[Opening Passage to read section]

Rapid production of gene replacement constructs and generation of a green fluorescent protein-tagged centromeric marker in Aspergillus nidulans

Abstract

A method to rapidly generate gene replacement constructs by fusion PCR is described for Aspergillus nidulans. The utility of the approach is demonstrated by green fluorescent protein (GFP) tagging of A. nidulans ndc80 to visualize centromeres through the cell cycle. The methodology makes possible large-scale GFP tagging, promoter swapping, and deletion analysis of A. nidulans.

FIG. 1.

Construction of gene replacement constructs using fusion PCR. (A) Shown is the gene replacement cassette in which GA-5 is fused to GFP to act as a hinge between the target protein and GFP. The Af-pyrG gene (A. fum. pyrG) functions as a selectable nutritional marker. (B) The first PCR amplifies the GFP-pyrG cassette while incorporating 5′ and 3′ extensions complementary to 30 bp before and after the stop codon of the target gene with primers GFP1 and GFP2. (C) Two regions flanking the target gene stop codon are amplified with gene-specific primers 1 plus 2 and 3 plus 4 as indicated. (D) Fusion PCR is completed with the three amplified fragments and gene-specific primers 1 and 4.

FIG. 2.

[Closing Passage to read section]
[Opening Recorded information section]

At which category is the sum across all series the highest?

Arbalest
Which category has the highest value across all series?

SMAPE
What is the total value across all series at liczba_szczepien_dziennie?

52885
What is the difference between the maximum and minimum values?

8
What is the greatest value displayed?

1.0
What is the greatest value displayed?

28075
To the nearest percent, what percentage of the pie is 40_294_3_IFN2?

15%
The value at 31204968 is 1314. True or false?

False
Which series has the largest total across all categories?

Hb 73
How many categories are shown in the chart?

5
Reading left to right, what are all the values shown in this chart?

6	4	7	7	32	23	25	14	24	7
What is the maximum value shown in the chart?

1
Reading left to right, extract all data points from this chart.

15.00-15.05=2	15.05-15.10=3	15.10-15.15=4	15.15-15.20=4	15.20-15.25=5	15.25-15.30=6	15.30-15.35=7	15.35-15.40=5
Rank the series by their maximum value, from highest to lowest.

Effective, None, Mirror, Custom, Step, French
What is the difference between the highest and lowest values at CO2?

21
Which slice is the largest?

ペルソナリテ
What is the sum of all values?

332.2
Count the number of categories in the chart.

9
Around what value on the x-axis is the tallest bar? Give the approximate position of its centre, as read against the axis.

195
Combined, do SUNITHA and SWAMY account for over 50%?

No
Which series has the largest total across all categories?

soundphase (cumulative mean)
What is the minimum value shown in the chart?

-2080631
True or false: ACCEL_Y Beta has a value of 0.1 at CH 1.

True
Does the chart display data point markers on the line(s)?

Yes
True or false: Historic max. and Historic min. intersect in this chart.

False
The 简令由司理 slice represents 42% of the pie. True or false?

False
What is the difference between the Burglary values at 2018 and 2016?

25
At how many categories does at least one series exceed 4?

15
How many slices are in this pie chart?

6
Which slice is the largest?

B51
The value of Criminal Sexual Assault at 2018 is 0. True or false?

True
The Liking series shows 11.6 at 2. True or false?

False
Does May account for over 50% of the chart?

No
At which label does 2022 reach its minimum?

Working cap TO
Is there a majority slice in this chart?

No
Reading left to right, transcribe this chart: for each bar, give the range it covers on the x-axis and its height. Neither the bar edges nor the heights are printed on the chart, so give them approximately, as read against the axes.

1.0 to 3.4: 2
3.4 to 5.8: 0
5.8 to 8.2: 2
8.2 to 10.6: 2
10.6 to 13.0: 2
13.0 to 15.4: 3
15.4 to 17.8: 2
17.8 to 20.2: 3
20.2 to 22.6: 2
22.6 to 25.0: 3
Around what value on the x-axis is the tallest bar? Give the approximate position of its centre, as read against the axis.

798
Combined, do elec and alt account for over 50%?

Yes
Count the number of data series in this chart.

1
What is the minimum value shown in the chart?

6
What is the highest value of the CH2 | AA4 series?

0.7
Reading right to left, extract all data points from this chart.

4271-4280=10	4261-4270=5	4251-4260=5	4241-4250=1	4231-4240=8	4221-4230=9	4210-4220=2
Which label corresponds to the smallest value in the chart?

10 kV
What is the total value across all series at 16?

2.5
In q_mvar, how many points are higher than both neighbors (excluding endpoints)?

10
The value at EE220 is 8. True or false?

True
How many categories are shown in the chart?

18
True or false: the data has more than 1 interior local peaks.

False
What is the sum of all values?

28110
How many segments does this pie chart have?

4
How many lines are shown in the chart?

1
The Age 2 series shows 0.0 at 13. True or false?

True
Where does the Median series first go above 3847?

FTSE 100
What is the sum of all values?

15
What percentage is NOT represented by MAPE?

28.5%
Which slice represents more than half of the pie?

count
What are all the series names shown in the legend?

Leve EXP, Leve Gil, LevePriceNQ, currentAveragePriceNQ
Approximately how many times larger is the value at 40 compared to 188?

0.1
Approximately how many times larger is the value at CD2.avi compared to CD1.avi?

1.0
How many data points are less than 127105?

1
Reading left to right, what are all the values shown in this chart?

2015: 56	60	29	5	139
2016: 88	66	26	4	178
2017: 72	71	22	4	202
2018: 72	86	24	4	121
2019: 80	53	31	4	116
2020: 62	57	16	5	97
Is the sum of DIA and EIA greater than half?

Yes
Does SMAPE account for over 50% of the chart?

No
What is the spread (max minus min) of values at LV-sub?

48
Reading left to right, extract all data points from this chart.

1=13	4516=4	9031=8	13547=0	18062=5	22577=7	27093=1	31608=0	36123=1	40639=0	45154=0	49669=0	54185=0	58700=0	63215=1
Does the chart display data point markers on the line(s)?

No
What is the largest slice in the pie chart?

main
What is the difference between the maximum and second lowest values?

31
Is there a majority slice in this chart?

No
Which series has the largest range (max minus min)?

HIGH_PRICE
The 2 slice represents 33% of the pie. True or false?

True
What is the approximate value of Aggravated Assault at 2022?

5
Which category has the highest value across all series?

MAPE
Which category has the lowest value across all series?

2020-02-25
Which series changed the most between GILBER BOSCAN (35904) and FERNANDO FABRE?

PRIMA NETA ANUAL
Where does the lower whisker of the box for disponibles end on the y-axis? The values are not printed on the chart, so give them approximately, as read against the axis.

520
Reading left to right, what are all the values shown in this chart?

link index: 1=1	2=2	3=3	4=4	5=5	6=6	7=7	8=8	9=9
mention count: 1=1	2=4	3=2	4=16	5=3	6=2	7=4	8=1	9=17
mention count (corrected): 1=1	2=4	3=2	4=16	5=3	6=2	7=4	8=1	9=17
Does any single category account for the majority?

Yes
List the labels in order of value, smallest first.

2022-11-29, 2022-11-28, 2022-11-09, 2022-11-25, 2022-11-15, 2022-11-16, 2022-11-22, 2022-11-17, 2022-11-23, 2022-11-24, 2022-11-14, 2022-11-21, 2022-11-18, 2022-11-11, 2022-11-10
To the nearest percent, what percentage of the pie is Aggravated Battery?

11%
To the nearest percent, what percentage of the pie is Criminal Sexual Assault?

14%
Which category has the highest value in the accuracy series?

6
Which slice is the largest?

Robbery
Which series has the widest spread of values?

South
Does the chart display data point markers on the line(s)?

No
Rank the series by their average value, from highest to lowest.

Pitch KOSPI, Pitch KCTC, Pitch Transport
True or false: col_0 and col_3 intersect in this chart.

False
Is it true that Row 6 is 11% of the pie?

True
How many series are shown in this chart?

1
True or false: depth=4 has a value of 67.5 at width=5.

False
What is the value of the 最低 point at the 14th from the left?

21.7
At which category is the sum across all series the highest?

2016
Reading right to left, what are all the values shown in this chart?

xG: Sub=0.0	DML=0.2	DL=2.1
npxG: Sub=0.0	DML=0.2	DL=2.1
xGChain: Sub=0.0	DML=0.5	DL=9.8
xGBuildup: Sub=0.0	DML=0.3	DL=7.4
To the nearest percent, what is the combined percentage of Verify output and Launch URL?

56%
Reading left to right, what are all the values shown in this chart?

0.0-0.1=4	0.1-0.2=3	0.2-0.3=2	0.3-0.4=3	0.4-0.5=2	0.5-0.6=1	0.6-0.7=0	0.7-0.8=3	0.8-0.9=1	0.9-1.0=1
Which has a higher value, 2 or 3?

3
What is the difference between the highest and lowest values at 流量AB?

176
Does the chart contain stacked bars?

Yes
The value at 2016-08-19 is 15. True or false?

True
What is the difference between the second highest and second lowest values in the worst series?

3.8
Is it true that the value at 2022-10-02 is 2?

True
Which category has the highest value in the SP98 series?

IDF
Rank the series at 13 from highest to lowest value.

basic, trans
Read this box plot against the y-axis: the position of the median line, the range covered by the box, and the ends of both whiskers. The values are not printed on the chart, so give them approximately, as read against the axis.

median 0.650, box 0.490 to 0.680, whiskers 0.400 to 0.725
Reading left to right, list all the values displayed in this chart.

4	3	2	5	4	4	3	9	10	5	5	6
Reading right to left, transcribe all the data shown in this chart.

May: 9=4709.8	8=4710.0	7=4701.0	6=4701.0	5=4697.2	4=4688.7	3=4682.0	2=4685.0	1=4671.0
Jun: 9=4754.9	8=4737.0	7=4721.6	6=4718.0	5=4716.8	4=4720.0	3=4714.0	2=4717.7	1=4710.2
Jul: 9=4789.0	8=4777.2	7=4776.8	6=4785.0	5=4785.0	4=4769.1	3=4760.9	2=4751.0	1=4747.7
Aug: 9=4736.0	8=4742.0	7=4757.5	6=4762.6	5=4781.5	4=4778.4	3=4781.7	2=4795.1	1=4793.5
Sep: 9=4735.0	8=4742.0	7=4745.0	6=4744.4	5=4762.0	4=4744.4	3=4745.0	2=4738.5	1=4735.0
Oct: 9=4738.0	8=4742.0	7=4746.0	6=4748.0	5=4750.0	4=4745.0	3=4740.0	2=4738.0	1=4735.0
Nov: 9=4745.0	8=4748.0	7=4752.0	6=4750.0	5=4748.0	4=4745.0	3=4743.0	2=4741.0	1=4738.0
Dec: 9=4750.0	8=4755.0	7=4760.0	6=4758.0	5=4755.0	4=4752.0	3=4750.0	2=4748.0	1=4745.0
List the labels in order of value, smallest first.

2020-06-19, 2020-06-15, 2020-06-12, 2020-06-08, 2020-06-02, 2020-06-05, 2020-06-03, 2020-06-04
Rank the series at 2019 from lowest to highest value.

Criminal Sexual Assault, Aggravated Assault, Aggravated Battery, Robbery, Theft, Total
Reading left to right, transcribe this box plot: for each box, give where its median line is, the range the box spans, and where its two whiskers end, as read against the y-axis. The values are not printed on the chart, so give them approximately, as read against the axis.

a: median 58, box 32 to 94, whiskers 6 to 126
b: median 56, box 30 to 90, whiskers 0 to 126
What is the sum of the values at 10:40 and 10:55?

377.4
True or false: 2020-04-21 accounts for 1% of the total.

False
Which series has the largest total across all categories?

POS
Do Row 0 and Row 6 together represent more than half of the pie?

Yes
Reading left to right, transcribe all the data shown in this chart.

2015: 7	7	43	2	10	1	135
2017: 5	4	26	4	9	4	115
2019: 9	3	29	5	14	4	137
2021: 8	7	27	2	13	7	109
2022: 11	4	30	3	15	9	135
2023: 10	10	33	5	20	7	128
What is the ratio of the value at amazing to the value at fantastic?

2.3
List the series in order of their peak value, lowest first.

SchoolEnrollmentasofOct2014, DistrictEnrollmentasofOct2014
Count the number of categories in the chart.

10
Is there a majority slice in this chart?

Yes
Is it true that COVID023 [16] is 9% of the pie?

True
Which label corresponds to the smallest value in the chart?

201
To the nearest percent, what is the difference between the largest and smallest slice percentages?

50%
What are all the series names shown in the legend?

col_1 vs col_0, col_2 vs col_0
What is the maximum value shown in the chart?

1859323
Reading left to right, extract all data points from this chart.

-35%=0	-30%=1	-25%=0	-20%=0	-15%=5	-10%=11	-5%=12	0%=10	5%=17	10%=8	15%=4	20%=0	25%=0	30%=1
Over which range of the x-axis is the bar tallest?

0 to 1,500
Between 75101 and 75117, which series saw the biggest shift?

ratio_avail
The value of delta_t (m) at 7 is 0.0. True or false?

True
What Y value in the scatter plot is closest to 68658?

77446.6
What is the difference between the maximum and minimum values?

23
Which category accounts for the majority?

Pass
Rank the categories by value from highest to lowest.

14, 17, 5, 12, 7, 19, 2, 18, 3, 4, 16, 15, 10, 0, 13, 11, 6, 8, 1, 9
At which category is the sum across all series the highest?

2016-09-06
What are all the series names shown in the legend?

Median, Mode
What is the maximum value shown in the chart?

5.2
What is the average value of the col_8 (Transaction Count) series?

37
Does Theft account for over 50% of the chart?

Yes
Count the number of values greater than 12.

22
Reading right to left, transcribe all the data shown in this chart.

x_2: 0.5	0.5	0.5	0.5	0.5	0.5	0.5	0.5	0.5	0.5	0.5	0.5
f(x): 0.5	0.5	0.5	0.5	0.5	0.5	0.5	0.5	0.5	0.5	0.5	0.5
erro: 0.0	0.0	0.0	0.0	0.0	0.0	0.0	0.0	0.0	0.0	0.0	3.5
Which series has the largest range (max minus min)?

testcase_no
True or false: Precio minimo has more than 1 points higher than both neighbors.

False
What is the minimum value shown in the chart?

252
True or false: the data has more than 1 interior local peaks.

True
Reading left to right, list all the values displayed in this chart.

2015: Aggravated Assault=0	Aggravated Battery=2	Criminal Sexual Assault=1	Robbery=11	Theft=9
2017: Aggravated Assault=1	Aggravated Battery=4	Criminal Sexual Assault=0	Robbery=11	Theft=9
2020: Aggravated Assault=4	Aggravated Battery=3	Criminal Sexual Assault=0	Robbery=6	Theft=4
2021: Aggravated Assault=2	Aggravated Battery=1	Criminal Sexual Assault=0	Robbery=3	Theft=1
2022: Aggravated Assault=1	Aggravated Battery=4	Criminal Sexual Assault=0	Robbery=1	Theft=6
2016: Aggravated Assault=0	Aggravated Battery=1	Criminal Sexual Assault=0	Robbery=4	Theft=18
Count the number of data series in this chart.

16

[Closing Recorded information section]

Instructions —
1. Translate this sentence from the fusion PCR text into Spanish: "The Af-pyrG gene (A. fum. pyrG) functions as a selectable nutritional marker."
2. Carry on the fusion PCR text from the point where it stops.

Answers to the tasks —
1. El gen Af-pyrG (A. fum. pyrG) funciona como marcador nutricional seleccionable.

2.
Generation of PCR fragments and a gene replacement construct. (A) Two examples of the three PCR fragments amplified for fusion PCR are shown. Fragments 1, 2, and 3 correspond to the fragments depicted in Fig. 1B and C. (B) Three examples of the final constructs generated by fusion PCR for GFP gene replacements.

FIG. 3.

Analysis of a strain with a putative gene replacement by diagnostic PCR. (A) The targeting construct consists of 2 kb of sequence before the stop codon of the target gene (red) and the GFP-pyrG cassette (green) and 2 kb of sequence after the stop codon of the target gene (blue). After homologous recombination between the targeting domains, a gene replacement is generated with the target gene tagged at its C terminus by GFP. (B) One primer anchored outside the targeting sequence (SSP-1) and another within GFP (SSP-2) were used in PCRs containing wild-type DNA or DNA from seven strains transformed with a gene replacement construct. No amplified band is expected for the wild type, and a 3.4-kb band is expected for strains with replacement genes. The arrow indicates a band amplified from a transformant (lane 4) in which the linear replacement construct circularized before integration as explained in the text. (C) Two primers that anchored just outside the upstream (SSP-3) and downstream (SSP-4)targeting regions as shown were used to amplify DNA from nine transformants and a wild-type control. A 4.4-kb band is expected for the wild-type DNA PCR, which is replaced by a 7.0-kb band in strains with gene replacements. Larger amplified bands (lanes 1 and 4) or no bands (lane 3) indicate circularization of the targeting construct before integration, as explained in the text.

FIG. 4.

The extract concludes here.